HSDS was created to address three key challenges: 

  • The cost problem: “Big data” from commercial providers is expensive. HSDS provides affordable access to high-quality, procured data by pooling resources from our 35+ members, meaning everyone benefits from lower costs.
  • The consistency problem: Previously, data across high streets was often intermittent, project-specific, or delayed, reducing its utility. HSDS delivers reliable, timely data to support ongoing decisions.
  • The coordination problem: Without a unified approach, using data in high street projects was challenging. HSDS offers a shared research agenda, collaborative governance, and standardised insights, creating a common language for evaluating high street performance.

Our Impact

HSDS is pioneering a new model of public-private data collaboration. By combining anonymised big data from private partners like BT, Mastercard, and commercial real estate firms, HSDS unlocks smart data from leaders in the digital economy for local governments and BIDs.

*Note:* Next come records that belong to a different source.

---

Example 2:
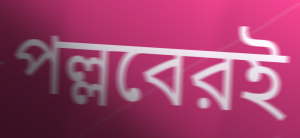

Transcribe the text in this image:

পল্লবেরই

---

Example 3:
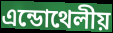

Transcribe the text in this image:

এন্ডোথেলীয়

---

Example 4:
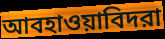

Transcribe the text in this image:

আবহাওয়াবিদরা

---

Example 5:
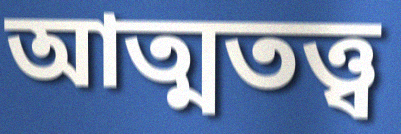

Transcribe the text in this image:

আত্মতত্ত্ব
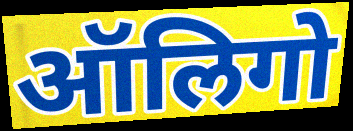
ऑलिगो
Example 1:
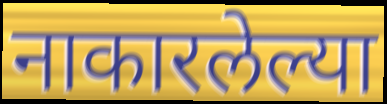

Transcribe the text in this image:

नाकारलेल्या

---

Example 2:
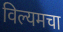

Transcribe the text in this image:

विल्यमचा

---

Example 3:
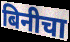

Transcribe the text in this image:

बिनीचा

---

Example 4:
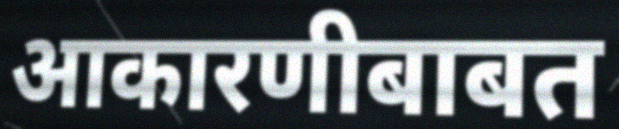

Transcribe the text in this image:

आकारणीबाबत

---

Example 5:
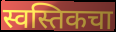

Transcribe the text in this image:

स्वस्तिकचा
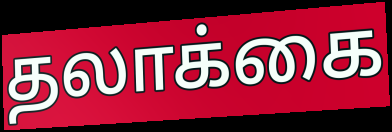
தலாக்கை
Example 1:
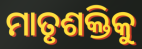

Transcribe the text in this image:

ମାତୃଶକ୍ତିକୁ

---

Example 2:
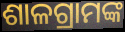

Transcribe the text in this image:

ଶାଳଗ୍ରାମଙ୍କ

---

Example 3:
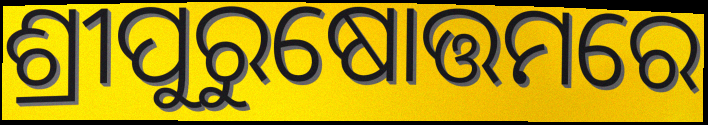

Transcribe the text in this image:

ଶ୍ରୀପୁରୁଷୋତ୍ତମରେ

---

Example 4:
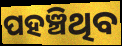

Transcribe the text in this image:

ପହଞ୍ଚିଥିବ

With 35 subscribers and growing, HSDS is establishing itself as a uniquely pan-London, shared evidence base. Currently, 18 London boroughs and 17 BIDs subscribe to the service, each saving up to £20,000 annually on data costs through the collective purchasing model. 

Hundreds of officers across London have used the data to: 

  • Set strategic baselines: Identifying local patterns and comparing to borough and citywide benchmarks as evidence base for initiatives like night-time strategies or local plans
  • Conduct health checks: Using data to guide discussions, clarify myths, and build consensus with stakeholders on local performance and challenges
  • Prepare projects: Developing business cases and de-risking investments
  • Evaluate impact: Assessing the effectiveness of interventions to scale successful initiatives

Londoners are seeing the results at the local level. WeAreWaterloo BID used HSDS data to forecast that reopening Lower Marsh Market on Saturdays would increase local spending. Their successful pitch to Lambeth Council has now brought Saturday trading back to the market. Night-Time Enterprise Zones in areas like Woolwich, Vauxhall, and Bromley used HSDS insights to identify the potential to double footfall post-6pm, leading to permanent upgrades such as new street lighting. 

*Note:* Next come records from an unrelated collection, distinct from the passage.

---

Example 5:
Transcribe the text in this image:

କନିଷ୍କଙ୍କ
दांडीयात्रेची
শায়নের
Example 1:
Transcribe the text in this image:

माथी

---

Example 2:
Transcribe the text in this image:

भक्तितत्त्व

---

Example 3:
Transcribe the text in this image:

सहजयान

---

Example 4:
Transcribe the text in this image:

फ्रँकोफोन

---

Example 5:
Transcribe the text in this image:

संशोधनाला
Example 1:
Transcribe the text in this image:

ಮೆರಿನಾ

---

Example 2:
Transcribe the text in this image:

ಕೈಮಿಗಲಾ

As a London-wide resource, HSDS data also supports city-scale policy. Key insights include: 

  • “Friday Effect”: Friday office attendance was 15% lower than midweek in February 2020, dropping to 35% lower by February 2024, highlighting evolving work patterns
  • Inner London saw a 94% rise in online sales since COVID, emphasising challenges for traditional retailers and prompting adaptive regeneration strategies (Mastercard SpendingPulse)
  • Spending in London’s 20 largest town centres dropped by 8% since 2019, suggesting a shift to more local, dispersed retail and leisure spending (London Councils). 
  • London at Night: One in every four pounds is spent at night. While Friday night spending peaks across London, Thursday sees the highest spend in the Central Activities Zone (GLA Economics).